[Collected data entries]
==============================

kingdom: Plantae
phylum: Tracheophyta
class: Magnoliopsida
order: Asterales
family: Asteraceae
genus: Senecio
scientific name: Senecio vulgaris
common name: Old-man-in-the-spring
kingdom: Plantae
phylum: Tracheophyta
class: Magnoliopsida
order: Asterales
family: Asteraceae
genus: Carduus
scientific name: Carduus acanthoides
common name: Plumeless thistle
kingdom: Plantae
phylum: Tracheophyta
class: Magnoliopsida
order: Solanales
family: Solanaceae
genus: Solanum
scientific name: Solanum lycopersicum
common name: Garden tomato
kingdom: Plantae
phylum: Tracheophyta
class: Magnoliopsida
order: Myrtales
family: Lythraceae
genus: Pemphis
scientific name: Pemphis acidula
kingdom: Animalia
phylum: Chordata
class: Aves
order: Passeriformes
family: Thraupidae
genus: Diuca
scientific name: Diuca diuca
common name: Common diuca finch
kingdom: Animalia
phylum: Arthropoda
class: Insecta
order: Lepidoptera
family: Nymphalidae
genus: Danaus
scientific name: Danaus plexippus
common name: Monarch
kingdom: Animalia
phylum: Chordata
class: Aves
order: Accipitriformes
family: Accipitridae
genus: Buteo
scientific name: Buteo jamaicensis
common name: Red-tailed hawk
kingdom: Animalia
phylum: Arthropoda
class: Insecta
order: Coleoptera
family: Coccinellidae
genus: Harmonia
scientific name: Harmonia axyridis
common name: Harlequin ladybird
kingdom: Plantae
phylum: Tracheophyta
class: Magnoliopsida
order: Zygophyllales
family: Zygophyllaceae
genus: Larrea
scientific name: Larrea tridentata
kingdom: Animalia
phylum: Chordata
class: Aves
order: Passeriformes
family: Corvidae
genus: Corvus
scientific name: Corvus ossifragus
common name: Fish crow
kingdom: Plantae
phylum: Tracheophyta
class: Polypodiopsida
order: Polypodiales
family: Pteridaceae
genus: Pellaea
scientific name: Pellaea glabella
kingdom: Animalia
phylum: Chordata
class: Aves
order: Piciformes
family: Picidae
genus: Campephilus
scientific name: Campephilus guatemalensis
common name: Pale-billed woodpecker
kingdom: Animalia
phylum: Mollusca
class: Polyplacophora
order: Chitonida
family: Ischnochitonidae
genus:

==============================

- EXERCISE DESCRIPTION -
Output every line of the entries as a JSON list of strings, one string per line, with blank lines omitted.

- FULL OUTPUT -
[
  "kingdom: Plantae",
  "phylum: Tracheophyta",
  "class: Magnoliopsida",
  "order: Asterales",
  "family: Asteraceae",
  "genus: Senecio",
  "scientific name: Senecio vulgaris",
  "common name: Old-man-in-the-spring",
  "kingdom: Plantae",
  "phylum: Tracheophyta",
  "class: Magnoliopsida",
  "order: Asterales",
  "family: Asteraceae",
  "genus: Carduus",
  "scientific name: Carduus acanthoides",
  "common name: Plumeless thistle",
  "kingdom: Plantae",
  "phylum: Tracheophyta",
  "class: Magnoliopsida",
  "order: Solanales",
  "family: Solanaceae",
  "genus: Solanum",
  "scientific name: Solanum lycopersicum",
  "common name: Garden tomato",
  "kingdom: Plantae",
  "phylum: Tracheophyta",
  "class: Magnoliopsida",
  "order: Myrtales",
  "family: Lythraceae",
  "genus: Pemphis",
  "scientific name: Pemphis acidula",
  "kingdom: Animalia",
  "phylum: Chordata",
  "class: Aves",
  "order: Passeriformes",
  "family: Thraupidae",
  "genus: Diuca",
  "scientific name: Diuca diuca",
  "common name: Common diuca finch",
  "kingdom: Animalia",
  "phylum: Arthropoda",
  "class: Insecta",
  "order: Lepidoptera",
  "family: Nymphalidae",
  "genus: Danaus",
  "scientific name: Danaus plexippus",
  "common name: Monarch",
  "kingdom: Animalia",
  "phylum: Chordata",
  "class: Aves",
  "order: Accipitriformes",
  "family: Accipitridae",
  "genus: Buteo",
  "scientific name: Buteo jamaicensis",
  "common name: Red-tailed hawk",
  "kingdom: Animalia",
  "phylum: Arthropoda",
  "class: Insecta",
  "order: Coleoptera",
  "family: Coccinellidae",
  "genus: Harmonia",
  "scientific name: Harmonia axyridis",
  "common name: Harlequin ladybird",
  "kingdom: Plantae",
  "phylum: Tracheophyta",
  "class: Magnoliopsida",
  "order: Zygophyllales",
  "family: Zygophyllaceae",
  "genus: Larrea",
  "scientific name: Larrea tridentata",
  "kingdom: Animalia",
  "phylum: Chordata",
  "class: Aves",
  "order: Passeriformes",
  "family: Corvidae",
  "genus: Corvus",
  "scientific name: Corvus ossifragus",
  "common name: Fish crow",
  "kingdom: Plantae",
  "phylum: Tracheophyta",
  "class: Polypodiopsida",
  "order: Polypodiales",
  "family: Pteridaceae",
  "genus: Pellaea",
  "scientific name: Pellaea glabella",
  "kingdom: Animalia",
  "phylum: Chordata",
  "class: Aves",
  "order: Piciformes",
  "family: Picidae",
  "genus: Campephilus",
  "scientific name: Campephilus guatemalensis",
  "common name: Pale-billed woodpecker",
  "kingdom: Animalia",
  "phylum: Mollusca",
  "class: Polyplacophora",
  "order: Chitonida",
  "family: Ischnochitonidae",
  "genus:"
]